▶ **Goal of the exercise**
Report every line below that holds the word "ankle".

▶ **Records shown**
[Start of Attachment]
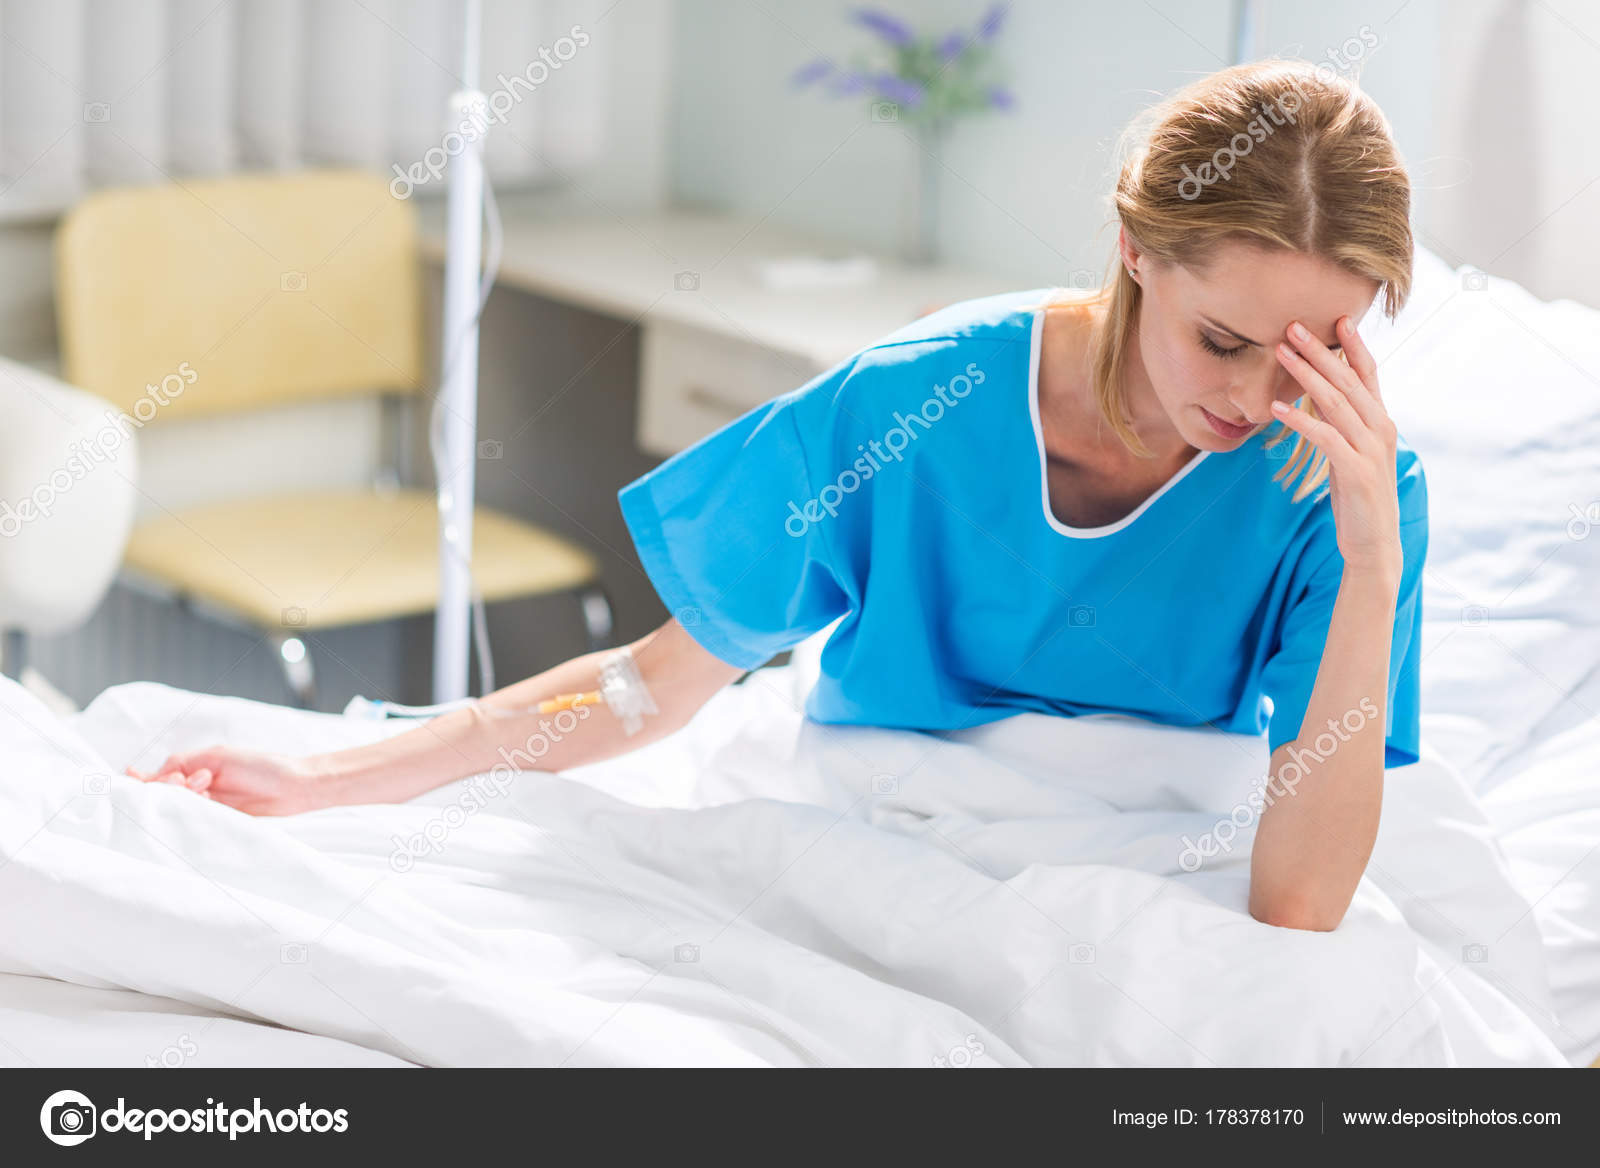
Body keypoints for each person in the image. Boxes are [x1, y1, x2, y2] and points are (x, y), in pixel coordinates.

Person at [130, 60, 1425, 933]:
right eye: (1224, 341)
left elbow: (1299, 906)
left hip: (1150, 863)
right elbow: (653, 687)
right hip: (888, 831)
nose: (1261, 403)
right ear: (1137, 253)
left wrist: (1369, 571)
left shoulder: (1348, 487)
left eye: (1319, 351)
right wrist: (333, 779)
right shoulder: (922, 403)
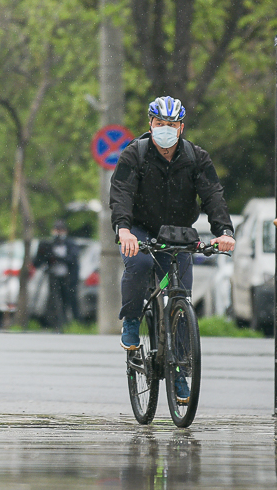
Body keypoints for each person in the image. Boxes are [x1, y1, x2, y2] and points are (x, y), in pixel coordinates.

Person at [108, 96, 236, 403]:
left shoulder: (196, 157)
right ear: (151, 124)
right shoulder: (134, 154)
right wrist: (123, 229)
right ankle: (131, 319)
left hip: (178, 233)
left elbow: (213, 196)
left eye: (172, 125)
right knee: (138, 266)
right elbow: (121, 193)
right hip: (140, 229)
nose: (165, 130)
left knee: (180, 298)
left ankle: (180, 374)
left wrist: (224, 232)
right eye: (160, 124)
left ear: (181, 127)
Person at [33, 220, 81, 331]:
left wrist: (57, 258)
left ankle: (73, 323)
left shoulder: (70, 244)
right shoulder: (49, 244)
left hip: (67, 278)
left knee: (68, 300)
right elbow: (38, 261)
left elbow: (72, 259)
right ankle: (54, 323)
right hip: (53, 277)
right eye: (56, 230)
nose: (58, 233)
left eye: (61, 230)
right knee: (53, 301)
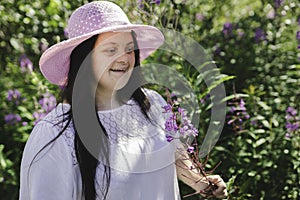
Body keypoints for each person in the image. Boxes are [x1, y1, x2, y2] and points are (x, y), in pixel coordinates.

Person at [19, 1, 228, 200]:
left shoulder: (152, 104)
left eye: (129, 49)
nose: (124, 58)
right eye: (111, 49)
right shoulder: (56, 134)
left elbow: (172, 152)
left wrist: (201, 182)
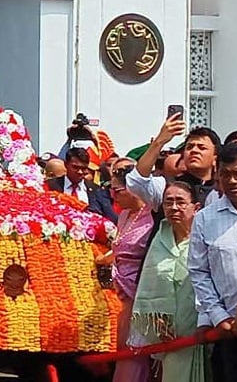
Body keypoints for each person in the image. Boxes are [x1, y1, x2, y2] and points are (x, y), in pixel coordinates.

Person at [189, 143, 237, 382]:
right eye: (225, 175)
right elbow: (199, 273)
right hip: (232, 333)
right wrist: (218, 316)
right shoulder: (204, 219)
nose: (232, 181)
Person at [131, 182, 208, 382]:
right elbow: (149, 285)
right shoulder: (160, 239)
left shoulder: (205, 238)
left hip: (203, 327)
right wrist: (157, 322)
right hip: (170, 333)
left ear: (196, 207)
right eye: (168, 202)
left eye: (180, 202)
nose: (174, 207)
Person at [105, 165, 154, 382]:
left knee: (136, 346)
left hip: (140, 286)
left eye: (119, 190)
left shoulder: (152, 214)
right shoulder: (123, 215)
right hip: (119, 288)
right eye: (111, 189)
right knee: (122, 346)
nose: (113, 195)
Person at [46, 148, 117, 223]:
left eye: (83, 168)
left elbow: (110, 218)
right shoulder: (50, 186)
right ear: (66, 165)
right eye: (75, 167)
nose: (80, 172)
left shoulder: (97, 190)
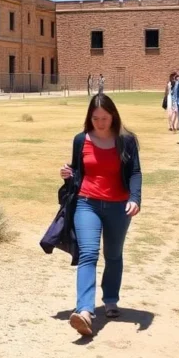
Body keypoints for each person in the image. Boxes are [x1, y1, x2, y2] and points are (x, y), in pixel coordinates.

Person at [59, 94, 141, 337]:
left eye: (104, 118)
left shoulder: (126, 140)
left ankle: (111, 299)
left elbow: (135, 172)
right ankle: (84, 311)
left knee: (113, 254)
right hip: (87, 203)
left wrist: (135, 198)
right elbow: (77, 171)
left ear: (113, 116)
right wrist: (67, 173)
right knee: (88, 253)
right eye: (95, 119)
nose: (100, 123)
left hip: (118, 205)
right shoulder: (80, 139)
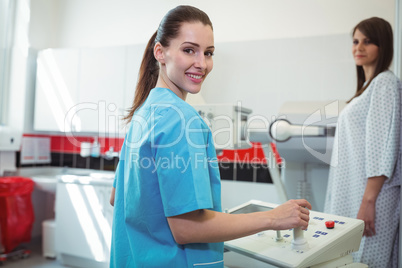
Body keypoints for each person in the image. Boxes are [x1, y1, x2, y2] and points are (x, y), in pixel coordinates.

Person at [110, 5, 311, 267]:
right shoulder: (181, 120)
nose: (202, 64)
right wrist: (274, 218)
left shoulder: (143, 114)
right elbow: (187, 228)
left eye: (208, 53)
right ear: (160, 52)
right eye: (189, 50)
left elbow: (118, 198)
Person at [324, 17, 401, 267]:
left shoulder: (385, 84)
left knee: (366, 262)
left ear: (383, 45)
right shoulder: (369, 86)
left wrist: (368, 202)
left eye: (368, 41)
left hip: (372, 198)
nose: (359, 47)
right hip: (357, 193)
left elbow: (382, 149)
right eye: (356, 41)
[End of Attachment]
▶ **Response box**
right ankle: (131, 319)
left ankle: (180, 374)
left ankle: (73, 323)
right ankle: (54, 323)
left ankle: (111, 299)
right ankle: (84, 311)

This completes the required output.